Sepeda Jengki Era Pak Harto dan Gaji 250 Ribu

I Made Pasek Wijaya (baris kedua pertama dari kanan) saat memperkuat Indonesia pada Piala Pelajar Asia. (Bola.com/Vitalis Yogi Trisna)

Sepeda jengki era Pak Harto dan gaji 250 ribu

Made Pasek menyimpan banyak kenangan indah saat bergabung Timnas Indonesia. Tidak hanya medali dan piagam yang ia kumpulkan, tetapi juga momen-momen lucu selama berseragam Garuda.

"Kami pernah membawa trofi Piala Dunia 1986, lalu berkunjung ke Adidas di Jerman. Kami juga pernah mengikuti pemilu di Bangkok saat ikut kejuaraan," tuturnya.

Salah satu hadiah yang paling dia kenang adalah sepeda jengki, yang diberikan Menteri Olahraga Abdul Gofur, setelah timnas junior meraih juara Piala Pelajar Asia 1984. Sepeda itu merupakan bingkisan spesial dari Presiden Suharto.

"Cuma dapat sepeda, senangnya bukan main. Uang saku kami pada waktu itu Rp 250 ribu per bulan. Kami tidak memikirkan uang, prestasi nomor satu karena masuk timnas saja sudah sangat bangga," ucapnya.
+ + +
Tugas Kerja 1: Sebutkan semua nama orang dalam teks tentang Made Pasek, dan tulis setiap orang satu kali saja.
Tugas Kerja 2: Kembalikan bagian teks tentang Made Pasek tanpa perubahan, mulai dari "I Made Pasek" dan berlanjut sampai "selama berseragam Garuda.".
+ + +
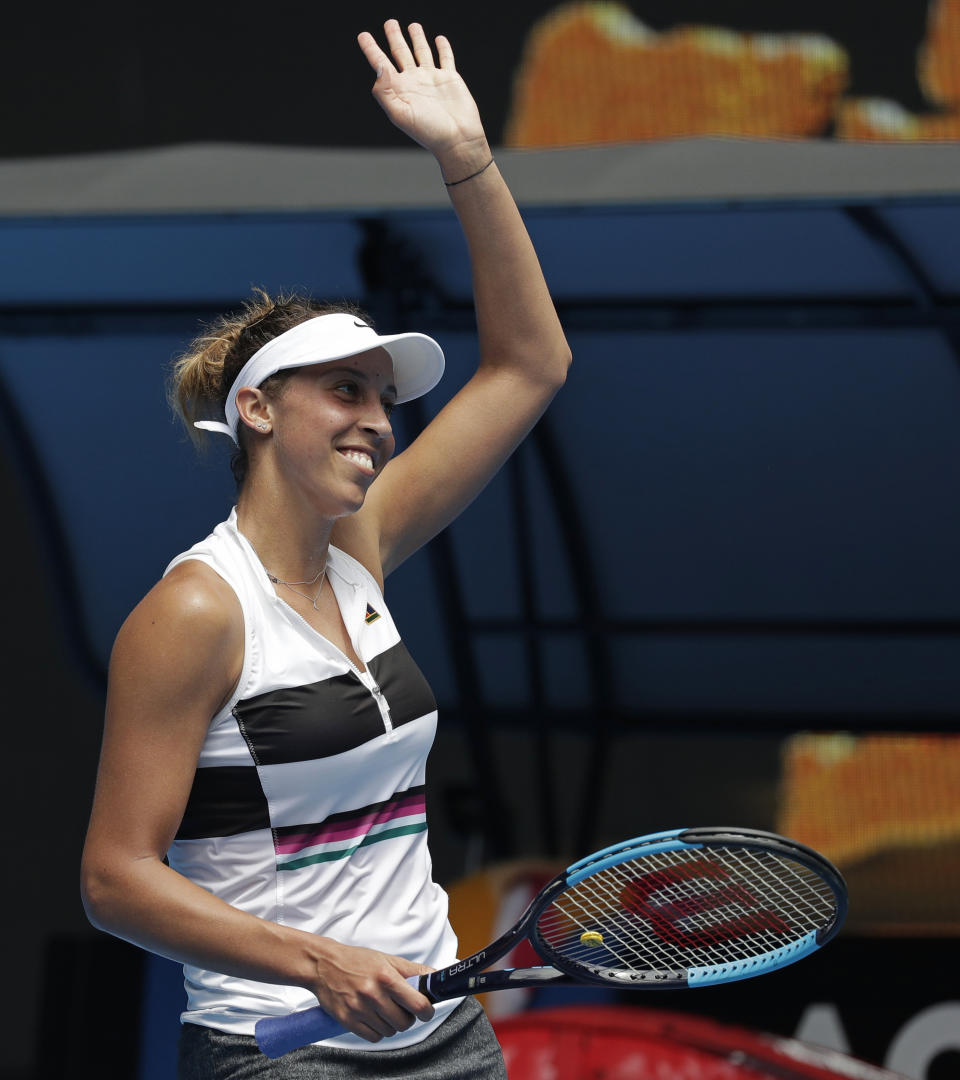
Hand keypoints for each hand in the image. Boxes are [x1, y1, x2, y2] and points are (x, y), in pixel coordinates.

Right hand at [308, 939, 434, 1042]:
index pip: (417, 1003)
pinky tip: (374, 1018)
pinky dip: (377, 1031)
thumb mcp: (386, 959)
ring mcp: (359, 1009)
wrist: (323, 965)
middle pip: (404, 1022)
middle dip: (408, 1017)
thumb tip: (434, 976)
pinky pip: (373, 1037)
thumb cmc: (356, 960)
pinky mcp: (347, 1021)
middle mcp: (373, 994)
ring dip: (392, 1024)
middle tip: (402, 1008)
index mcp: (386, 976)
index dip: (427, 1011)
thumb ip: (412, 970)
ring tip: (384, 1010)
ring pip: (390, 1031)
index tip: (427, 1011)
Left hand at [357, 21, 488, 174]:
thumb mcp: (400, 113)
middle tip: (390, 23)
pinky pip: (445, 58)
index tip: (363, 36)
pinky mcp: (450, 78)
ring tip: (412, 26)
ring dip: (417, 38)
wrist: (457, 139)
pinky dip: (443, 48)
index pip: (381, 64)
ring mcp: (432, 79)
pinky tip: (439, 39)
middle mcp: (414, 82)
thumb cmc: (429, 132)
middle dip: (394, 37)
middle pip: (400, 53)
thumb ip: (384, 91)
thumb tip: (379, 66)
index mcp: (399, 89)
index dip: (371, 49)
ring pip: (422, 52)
+ + +
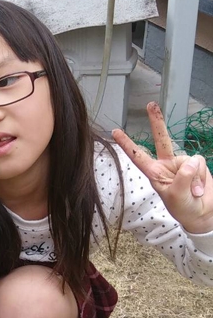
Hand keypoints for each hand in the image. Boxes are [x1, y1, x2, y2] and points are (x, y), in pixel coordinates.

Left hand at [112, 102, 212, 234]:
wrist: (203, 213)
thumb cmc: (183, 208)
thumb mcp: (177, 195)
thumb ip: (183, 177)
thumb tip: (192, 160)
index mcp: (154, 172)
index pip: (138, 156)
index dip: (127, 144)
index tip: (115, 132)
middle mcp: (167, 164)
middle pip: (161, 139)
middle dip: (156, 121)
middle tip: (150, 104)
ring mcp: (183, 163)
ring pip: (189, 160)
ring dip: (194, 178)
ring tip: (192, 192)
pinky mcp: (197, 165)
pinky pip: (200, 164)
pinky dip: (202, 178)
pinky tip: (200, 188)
+ + +
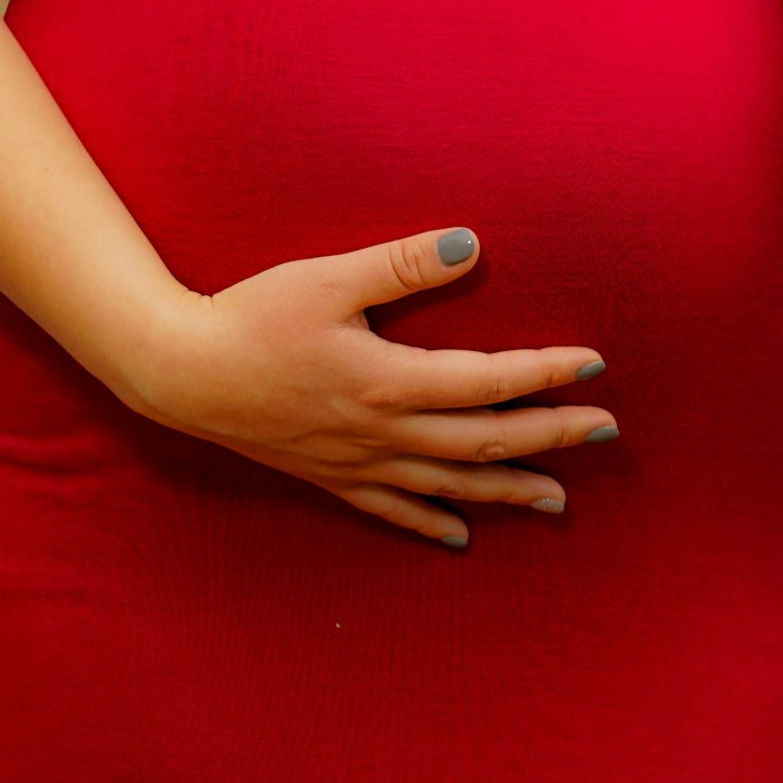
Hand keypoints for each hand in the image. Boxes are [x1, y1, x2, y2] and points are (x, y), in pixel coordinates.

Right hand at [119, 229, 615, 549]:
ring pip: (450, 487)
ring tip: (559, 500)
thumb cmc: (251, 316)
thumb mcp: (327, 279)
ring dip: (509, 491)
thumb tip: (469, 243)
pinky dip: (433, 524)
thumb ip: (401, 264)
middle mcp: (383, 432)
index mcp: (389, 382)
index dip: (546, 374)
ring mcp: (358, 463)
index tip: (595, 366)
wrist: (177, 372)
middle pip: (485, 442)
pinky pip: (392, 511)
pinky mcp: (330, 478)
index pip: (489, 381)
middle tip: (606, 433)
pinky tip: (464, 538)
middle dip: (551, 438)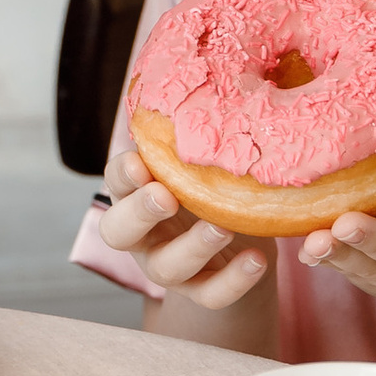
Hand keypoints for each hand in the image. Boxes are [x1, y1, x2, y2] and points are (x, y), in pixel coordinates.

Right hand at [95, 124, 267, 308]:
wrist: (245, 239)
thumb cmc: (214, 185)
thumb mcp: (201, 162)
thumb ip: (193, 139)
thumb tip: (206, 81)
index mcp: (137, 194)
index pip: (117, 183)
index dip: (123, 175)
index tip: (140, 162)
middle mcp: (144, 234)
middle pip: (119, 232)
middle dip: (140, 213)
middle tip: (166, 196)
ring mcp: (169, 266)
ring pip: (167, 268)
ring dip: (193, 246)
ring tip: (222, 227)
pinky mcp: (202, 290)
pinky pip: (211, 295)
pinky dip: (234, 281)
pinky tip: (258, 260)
+ + +
Area Jawaban 1: I Made Pasek Wijaya, Vitalis Yogi Trisna, Abdul Gofur, Suharto (Pak Harto)

Area Jawaban 2:
I Made Pasek Wijaya (baris kedua pertama dari kanan) saat memperkuat Indonesia pada Piala Pelajar Asia. (Bola.com/Vitalis Yogi Trisna)

Sepeda jengki era Pak Harto dan gaji 250 ribu

Made Pasek menyimpan banyak kenangan indah saat bergabung Timnas Indonesia. Tidak hanya medali dan piagam yang ia kumpulkan, tetapi juga momen-momen lucu selama berseragam Garuda.